Forgetting gametes contain only ONE allele: When determining gametes from a Tt parent, the gametes are T and t (not Tt). Each gamete receives only one allele from each pair during meiosis.
Confusing genotype with phenotype: The genotype is the allele combination (letters); the phenotype is the observable characteristic (tall, red, smooth). Always read the question carefully to provide the correct information.
Incorrect Punnett square setup: Place one parent's gametes across the top and the other parent's gametes down the side. Each box should contain one allele from the top and one from the side. Don't mix up which parent's gametes go where.
Not simplifying ratios: If your Punnett square shows 2 Tt and 2 tt, express this as a 1:1 ratio, not 2:2. Similarly, 1 TT, 2 Tt, 1 tt should be written as 1:2:1.
Assuming carriers show recessive characteristics: A carrier (heterozygous individual) possesses one recessive allele but shows the dominant phenotype. Only homozygous recessive individuals (two recessive alleles) show the recessive characteristic.
Exam technique for Genetics: Inheritance, Monohybrid Crosses and Genetic Disorders
Command word "State" requires a concise answer without explanation. For "State the genotype," simply write "Tt" — no need to explain what this means. "Explain" requires reasoning and mechanisms, usually worth 2-3 marks.
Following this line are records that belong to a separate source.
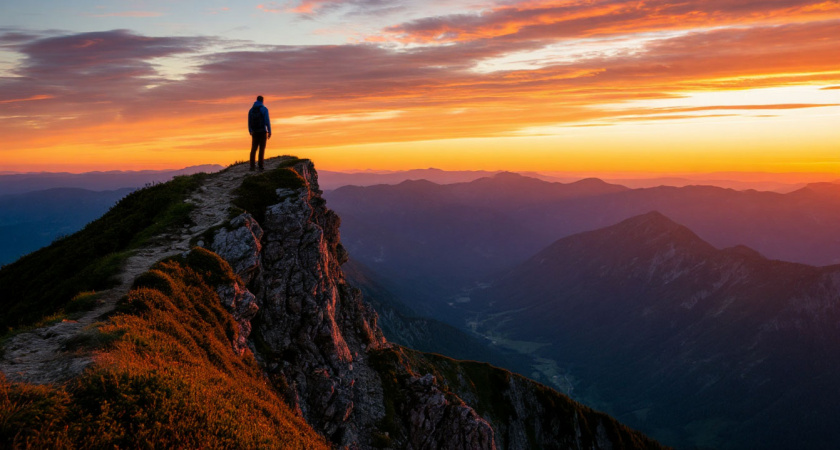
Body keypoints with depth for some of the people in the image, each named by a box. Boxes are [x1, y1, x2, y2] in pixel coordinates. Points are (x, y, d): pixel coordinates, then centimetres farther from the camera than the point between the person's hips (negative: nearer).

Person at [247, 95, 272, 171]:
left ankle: (252, 167, 0)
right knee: (262, 149, -2)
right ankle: (260, 166, -7)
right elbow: (267, 121, -12)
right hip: (262, 131, -4)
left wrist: (250, 132, 22)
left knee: (253, 149, 6)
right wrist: (269, 132, -6)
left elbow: (249, 122, 11)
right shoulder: (264, 109, -7)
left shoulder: (251, 110, 8)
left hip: (255, 132, 4)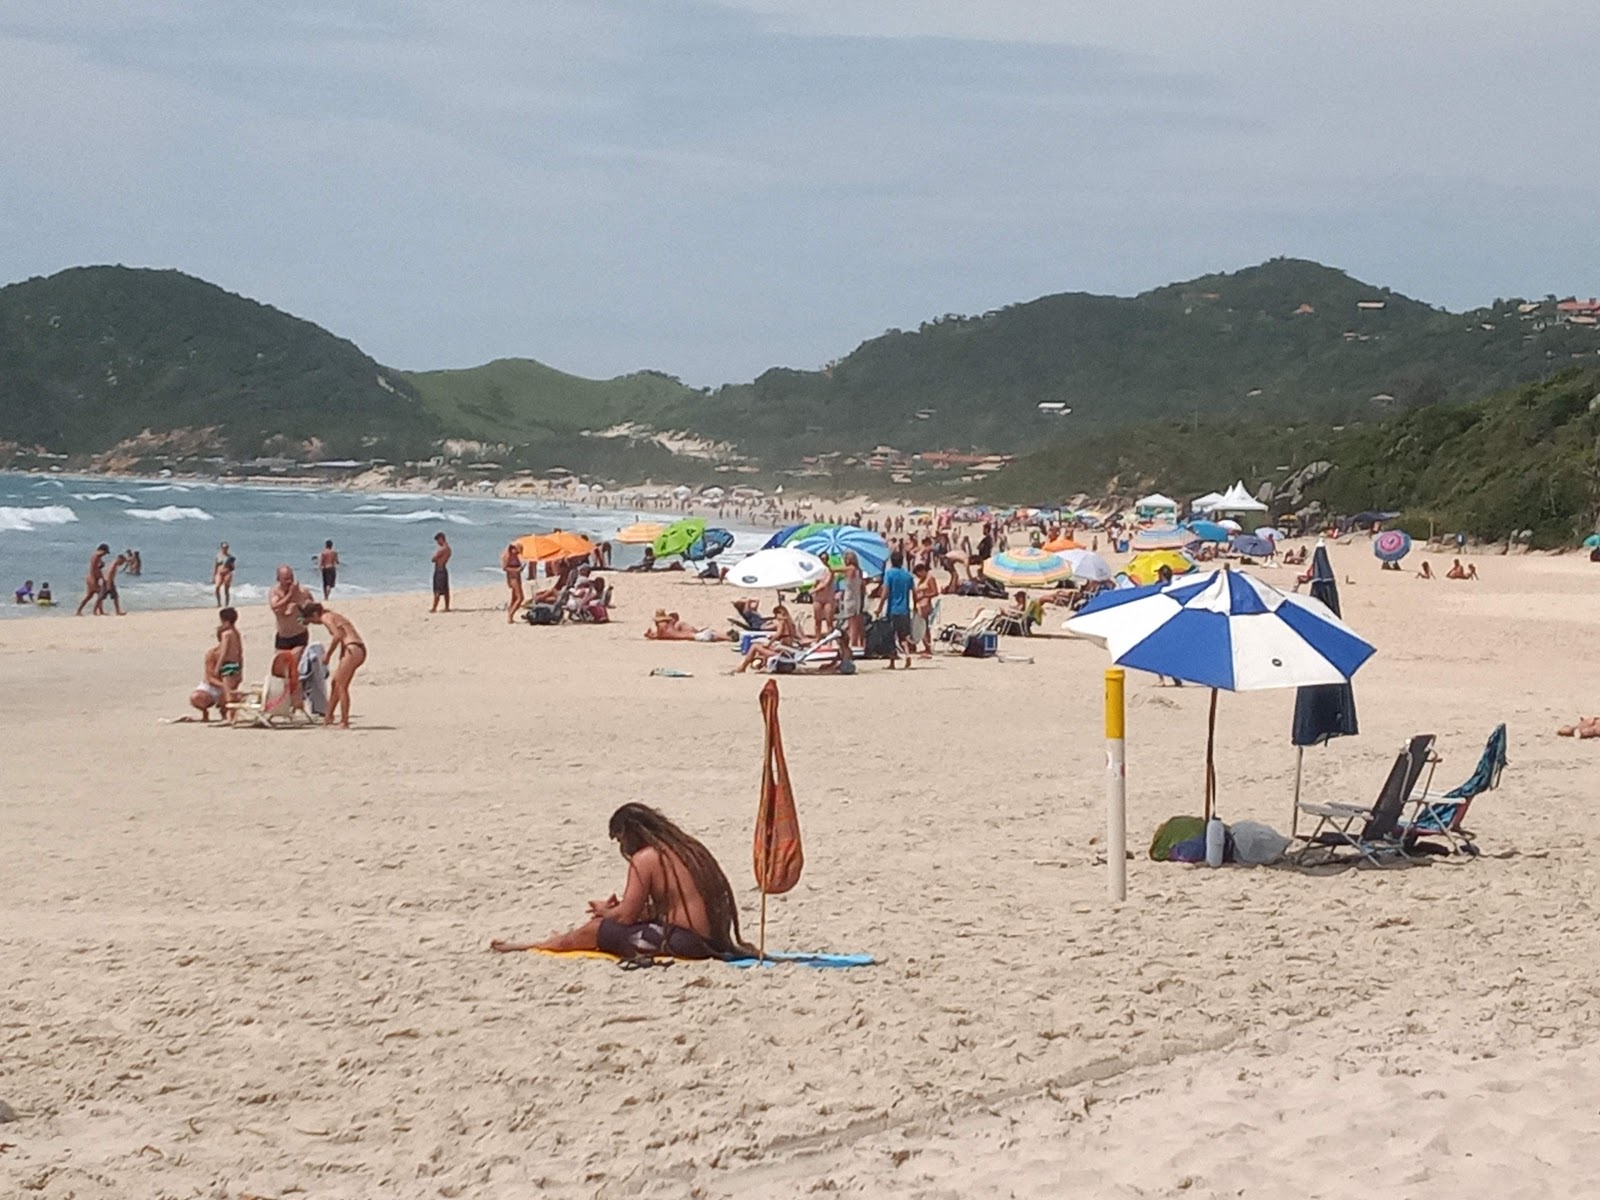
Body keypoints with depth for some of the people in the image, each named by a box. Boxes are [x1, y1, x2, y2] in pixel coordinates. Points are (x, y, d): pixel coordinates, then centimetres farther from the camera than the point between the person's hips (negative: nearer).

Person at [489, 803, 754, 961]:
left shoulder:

Show all working in genetic crosses: Even if you know the answer, draw the Punnett square. Examiners award method marks even if your final answer is incorrect. Always label gametes clearly and show where each offspring genotype comes from.
Use genetic terminology precisely: Don't write "normal gene" when you mean "dominant allele" or "genes inherited" when you mean "alleles inherited." The CSEC mark scheme rewards accurate biological terminology.
Probability questions require fractional or percentage answers: If a question asks for probability, convert your ratio to a fraction, decimal, or percentage. "1 in 4" or "25%" or "0.25" are acceptable; "1:4 ratio" is not answering the question asked.
Quick revision summary
Inheritance involves passing alleles from parents to offspring. Dominant alleles are expressed in both homozygous and heterozygous genotypes, while recessive alleles only appear in homozygous recessive individuals. Monohybrid crosses predict offspring ratios using Punnett squares; remember the key ratios: 3:1 for heterozygous × heterozygous crosses and 1:1 for heterozygous × homozygous recessive crosses. Genetic disorders like sickle cell disease follow predictable inheritance patterns. Master Punnett square construction, use correct terminology, and always show your working for maximum marks.